== SOURCE RECORDS

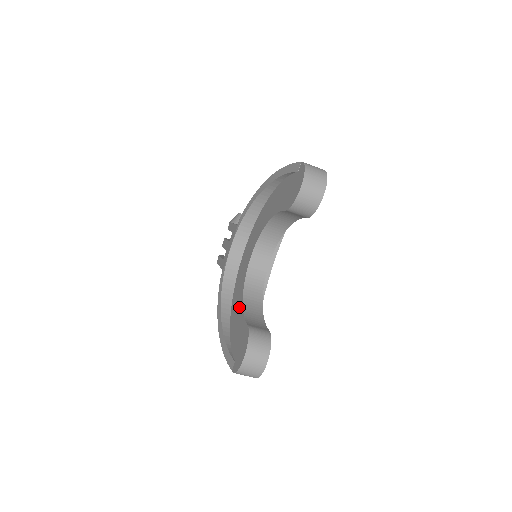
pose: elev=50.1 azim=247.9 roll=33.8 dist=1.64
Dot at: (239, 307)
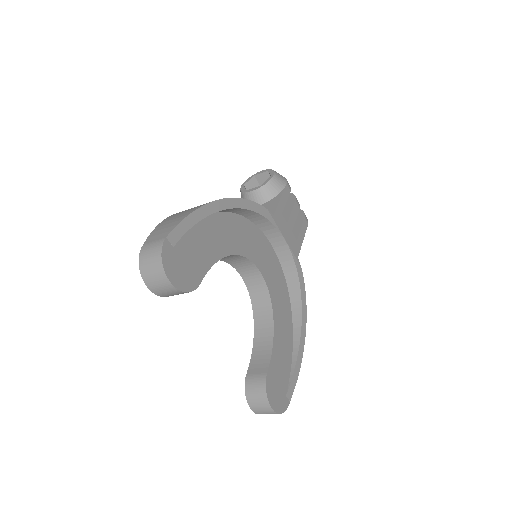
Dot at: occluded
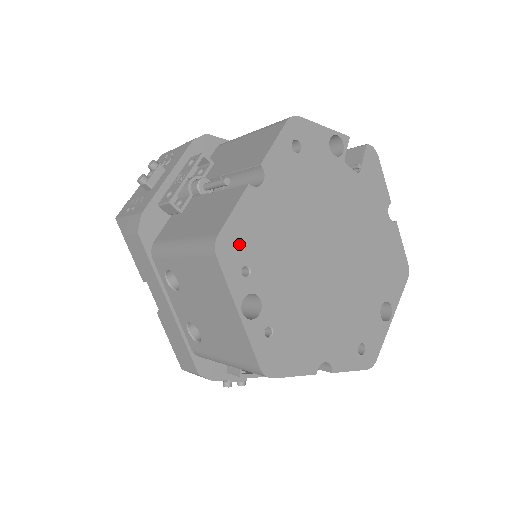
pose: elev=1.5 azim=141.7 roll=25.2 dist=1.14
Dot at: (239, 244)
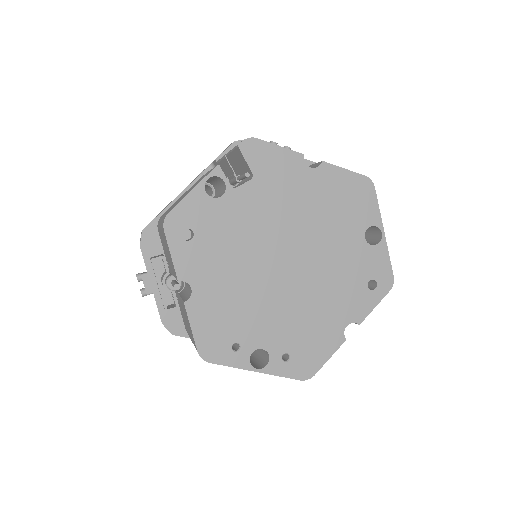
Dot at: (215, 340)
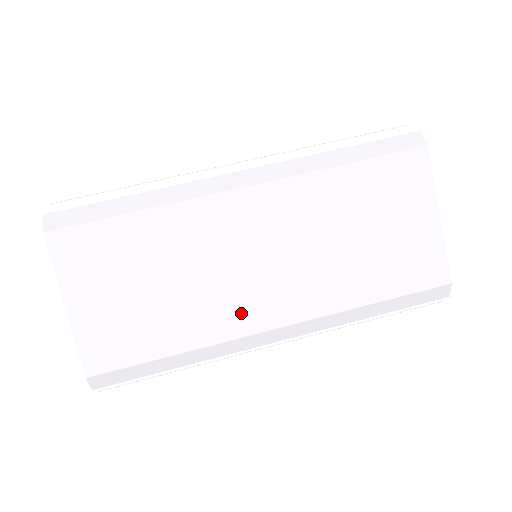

====

WHAT NEEDS TO BE DONE - Gather every line from the entries above that contains the string "roll".

FINISHED ANSWER -
pose: elev=50.1 azim=247.9 roll=33.8 dist=1.64
pose: elev=1.5 azim=141.7 roll=25.2 dist=1.14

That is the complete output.